> [TASK PROMPT]
Print, word for word, the part of the arm strength training text from "I would start" up to and including "(ie. lifting heavy).".

> [PASSAGE TO READ]

I would start by getting some resistance bands. I am sure that sparks has videos to help you with this. Be honest you body needs a whole strength training workout. I had your arms but with lifting weights I don't any more.
There's no 'light' way to do it. For strength training to be effective, you need to be challenging your muscles at close to their maximum capacity (ie. lifting heavy).
As a good guide to how heavy you should be lifting, you should aim to fatigue your muscles in 12 reps or less - the fewer the better. 'Fatigue' means you feel you cannot do another rep with the correct form. Form is important, and while it is OK to start out with lighter weights and more reps while you master the correct form, over time, once you get to being able to do 12 reps, it is time to move up to a heavier weight/more challenging exercise.
You don't need to do a whole heap of different arm exercises. There are basically two sets of upper body muscles - one to push, and one to pull. Pushups are a great upper body exercise (modified, wall or incline pushups are easier substitutes - see the Spark article "You can do perfect pushups" www.sparkpeople.com/resource/fitness_artic les.asp?id=1003 Add in pull-ups/lat pull downs/bent over dumbbell rows, and you have worked most of the upper body muscles.
Also, to add muscle, you need to be eating at a small calorie surplus (say 250 calories per day more than you would need to maintain).
To make your arms stronger you need to challenge the muscles with weight so they have a reason to get stronger. Modified push ups, triceps dips and moving planks are all things you can do at home with no equipment. With weights and equipment you can do heaps of arm exercises to strengthen the area.

> [MATERIAL PROVIDED]
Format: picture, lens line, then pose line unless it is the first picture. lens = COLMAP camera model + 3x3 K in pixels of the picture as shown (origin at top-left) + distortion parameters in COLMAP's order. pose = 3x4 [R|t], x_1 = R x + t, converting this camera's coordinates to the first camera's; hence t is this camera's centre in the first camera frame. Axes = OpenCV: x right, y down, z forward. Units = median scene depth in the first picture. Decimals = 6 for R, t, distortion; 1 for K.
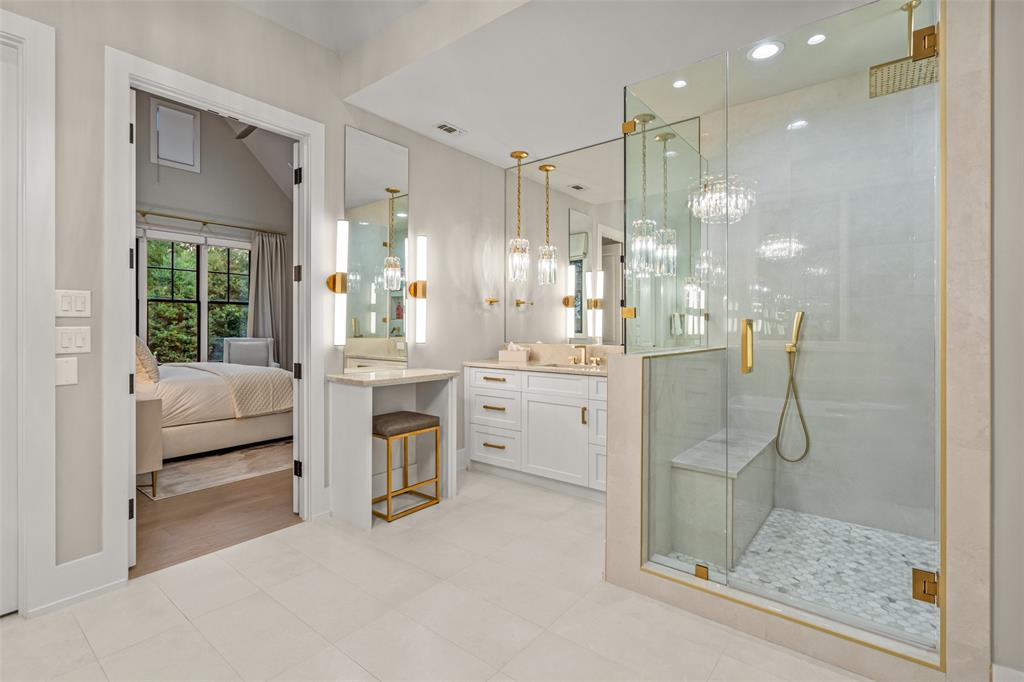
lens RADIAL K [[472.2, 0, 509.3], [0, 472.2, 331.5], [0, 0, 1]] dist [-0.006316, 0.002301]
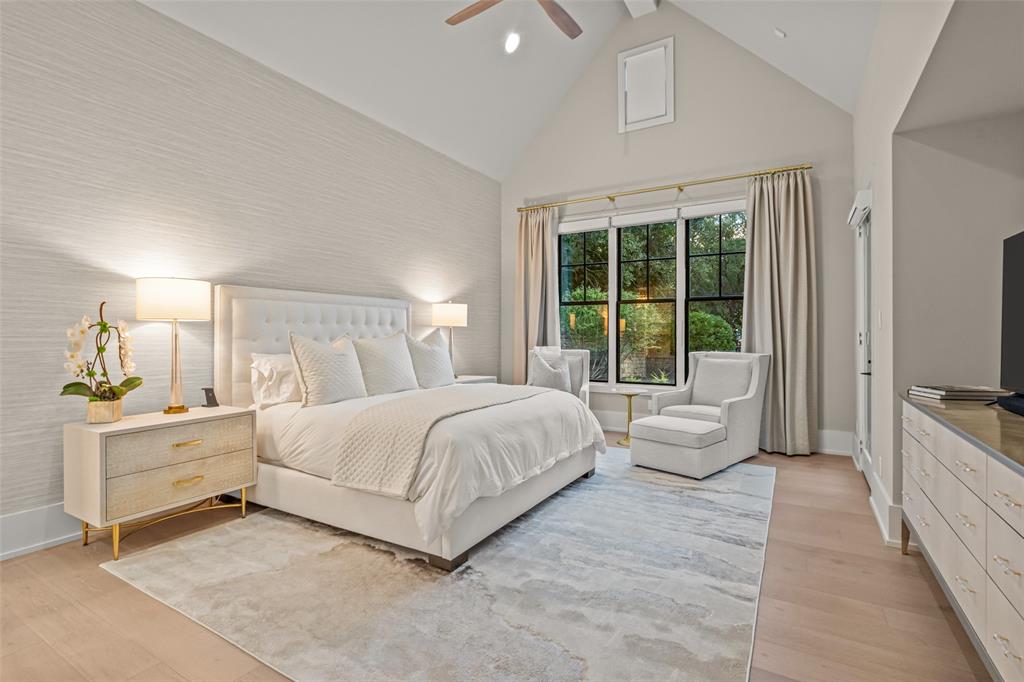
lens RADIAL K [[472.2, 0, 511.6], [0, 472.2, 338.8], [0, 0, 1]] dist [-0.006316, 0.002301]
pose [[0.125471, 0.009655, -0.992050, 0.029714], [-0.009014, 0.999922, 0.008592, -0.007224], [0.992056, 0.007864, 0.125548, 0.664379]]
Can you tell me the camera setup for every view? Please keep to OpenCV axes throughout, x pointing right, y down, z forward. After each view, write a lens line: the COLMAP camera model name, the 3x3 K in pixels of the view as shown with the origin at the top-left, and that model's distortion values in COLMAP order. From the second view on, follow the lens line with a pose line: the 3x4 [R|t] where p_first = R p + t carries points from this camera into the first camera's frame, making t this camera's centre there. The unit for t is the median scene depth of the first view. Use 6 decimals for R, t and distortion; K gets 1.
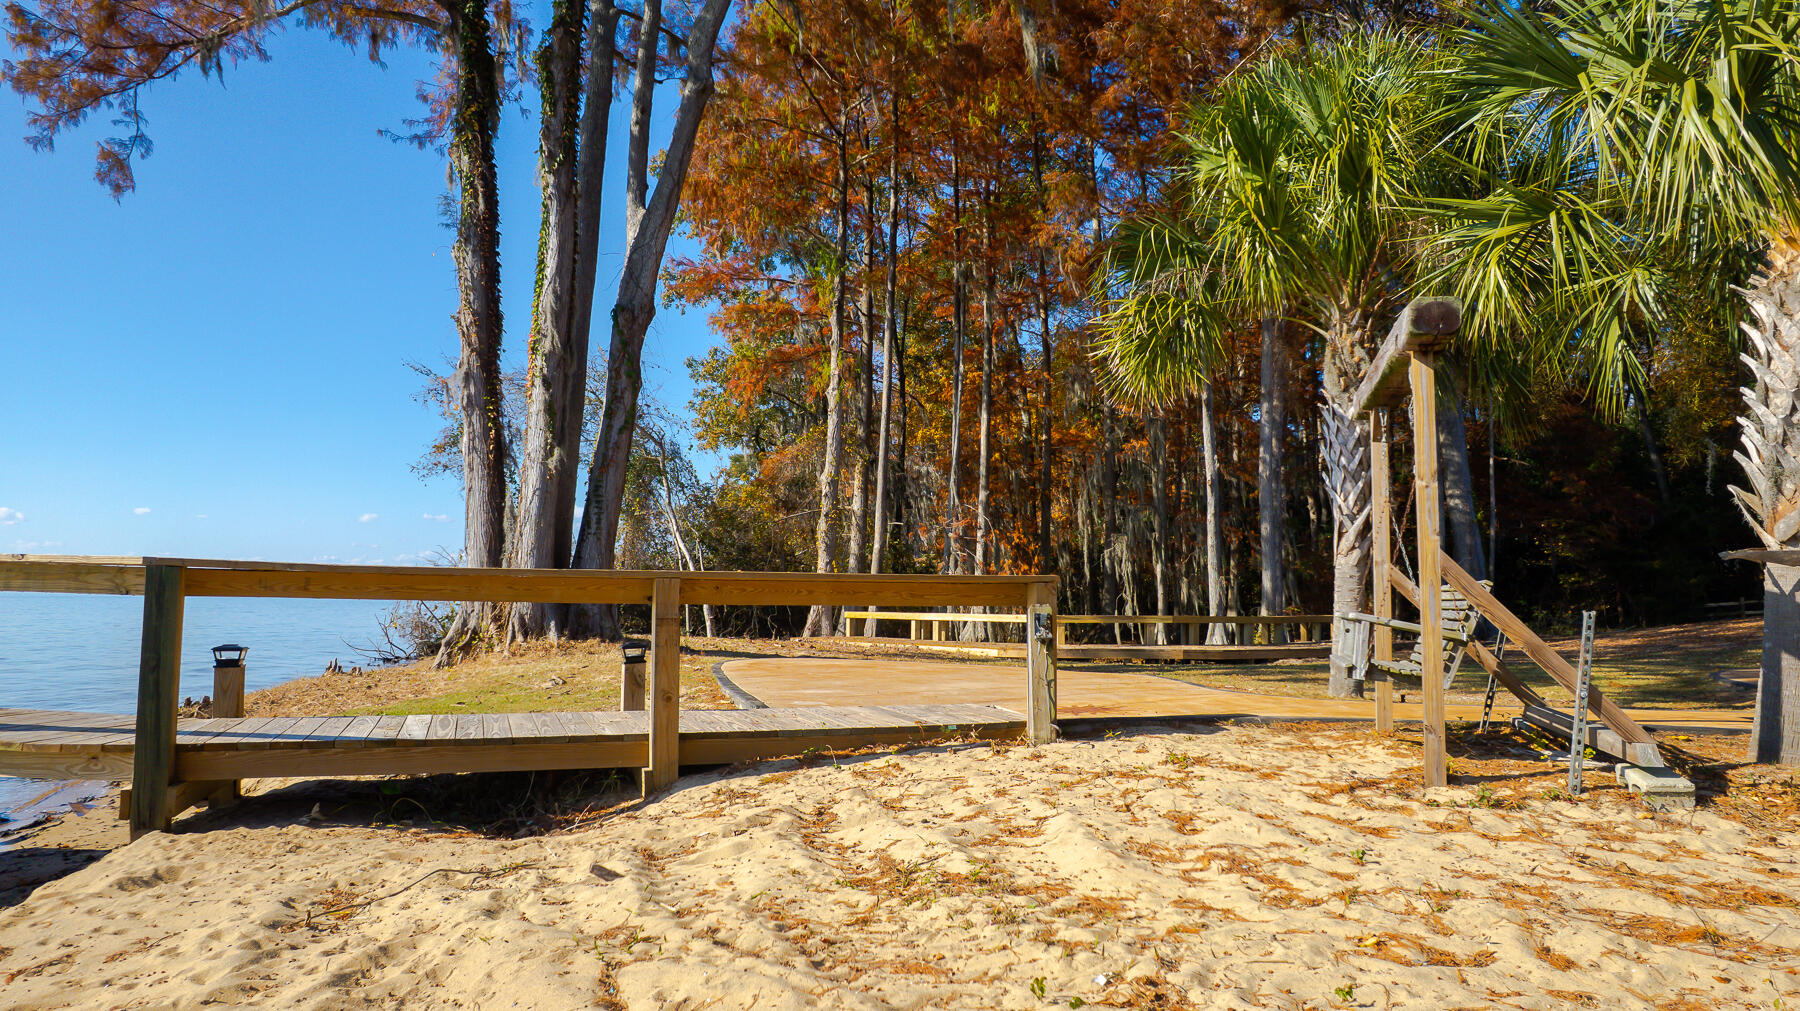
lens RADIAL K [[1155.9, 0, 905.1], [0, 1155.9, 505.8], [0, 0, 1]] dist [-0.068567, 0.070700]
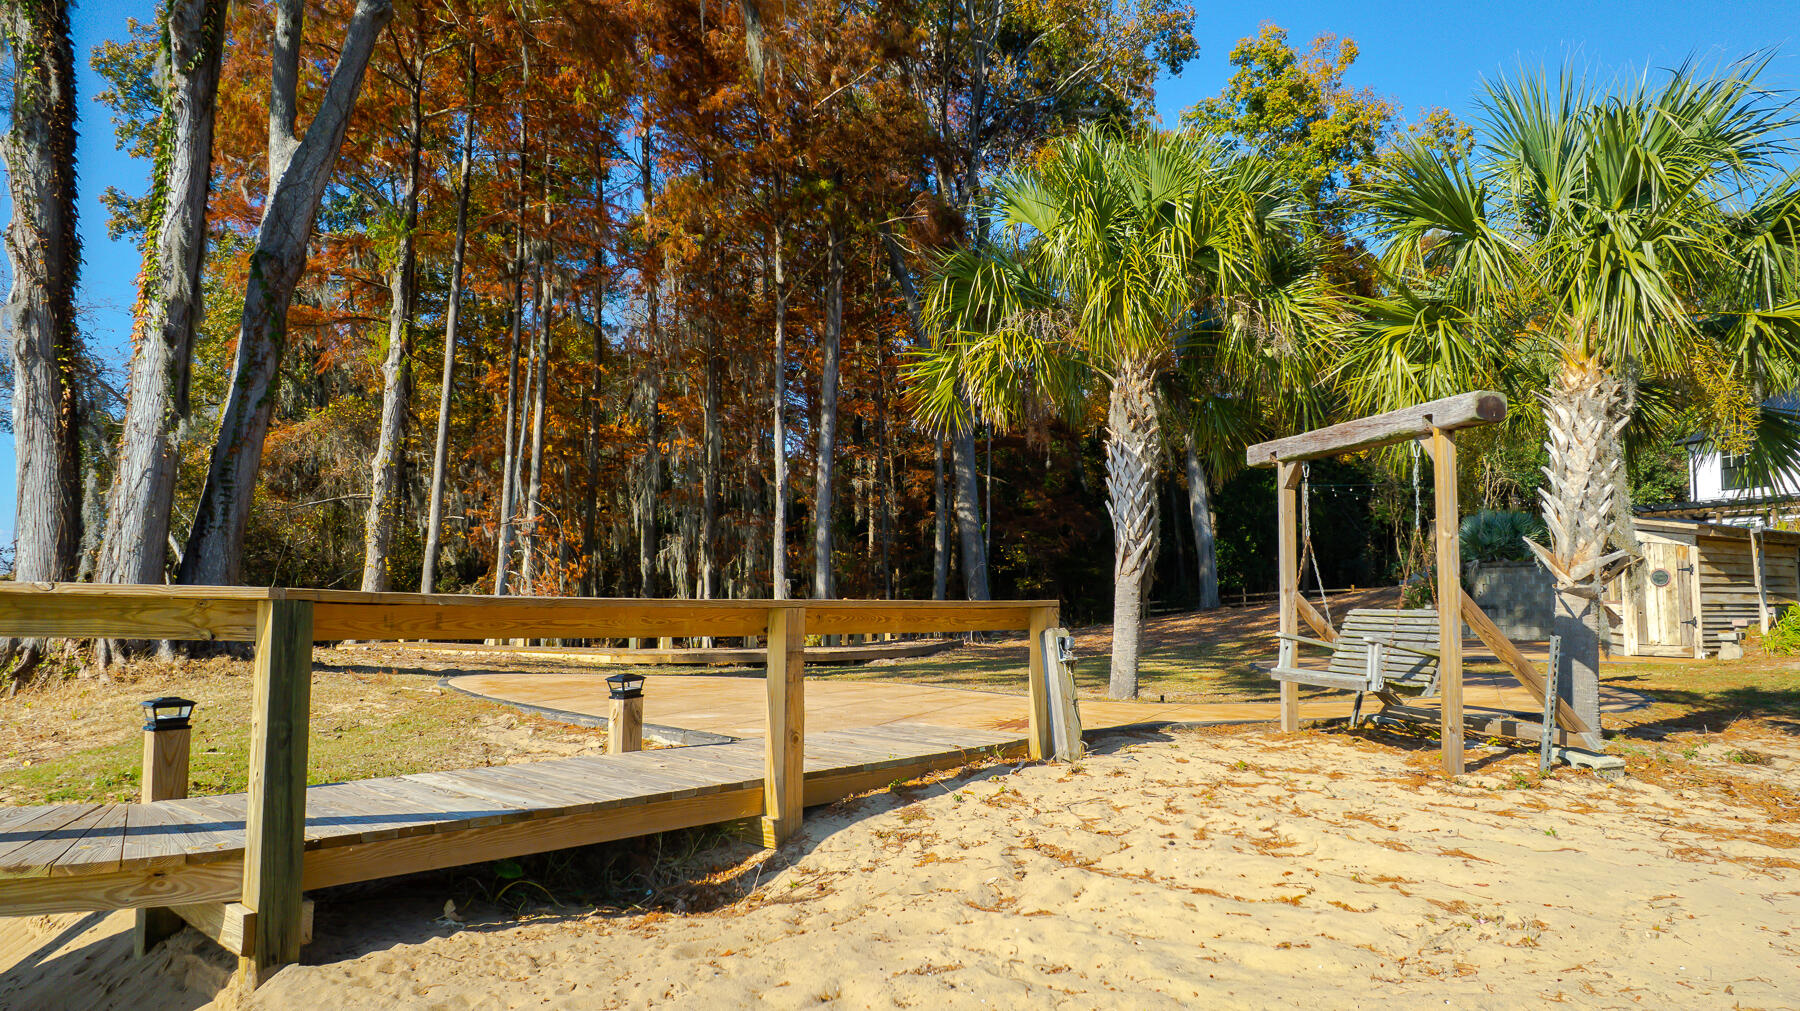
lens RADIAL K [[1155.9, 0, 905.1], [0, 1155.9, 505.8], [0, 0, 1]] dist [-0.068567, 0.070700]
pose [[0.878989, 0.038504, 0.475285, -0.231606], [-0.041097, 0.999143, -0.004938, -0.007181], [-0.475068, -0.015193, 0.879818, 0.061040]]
--
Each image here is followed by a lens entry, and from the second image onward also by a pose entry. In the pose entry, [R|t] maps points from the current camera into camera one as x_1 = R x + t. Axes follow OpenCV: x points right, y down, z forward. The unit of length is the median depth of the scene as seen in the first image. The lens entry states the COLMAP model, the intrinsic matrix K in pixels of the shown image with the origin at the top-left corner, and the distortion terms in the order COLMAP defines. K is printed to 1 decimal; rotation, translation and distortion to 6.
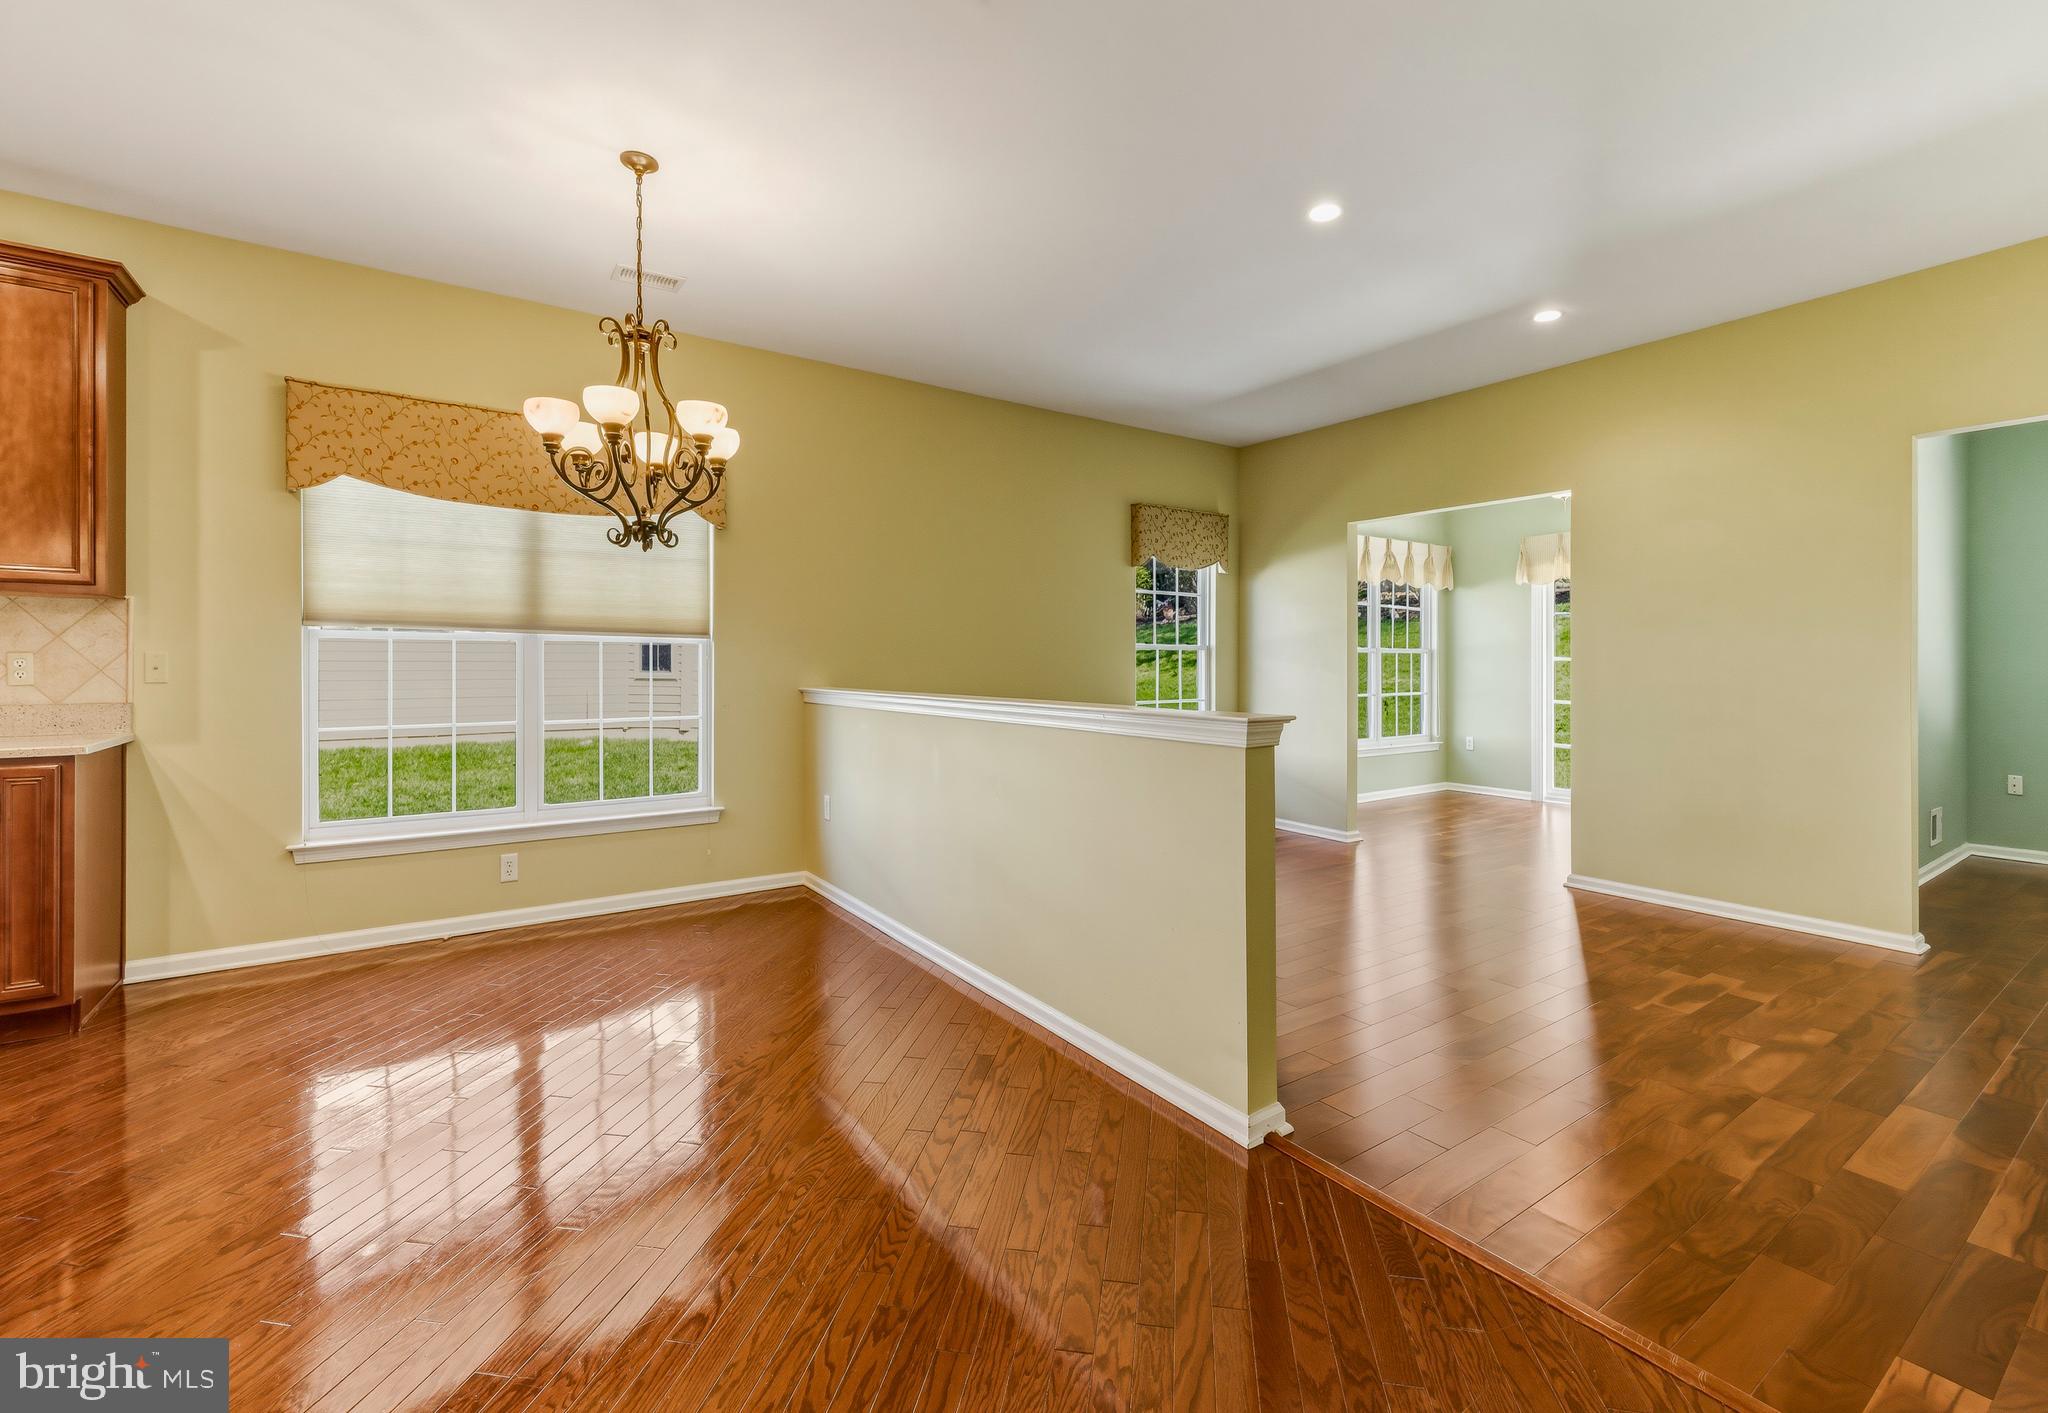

> [EXERCISE OUTPUT]
I would start by getting some resistance bands. I am sure that sparks has videos to help you with this. Be honest you body needs a whole strength training workout. I had your arms but with lifting weights I don't any more.
There's no 'light' way to do it. For strength training to be effective, you need to be challenging your muscles at close to their maximum capacity (ie. lifting heavy).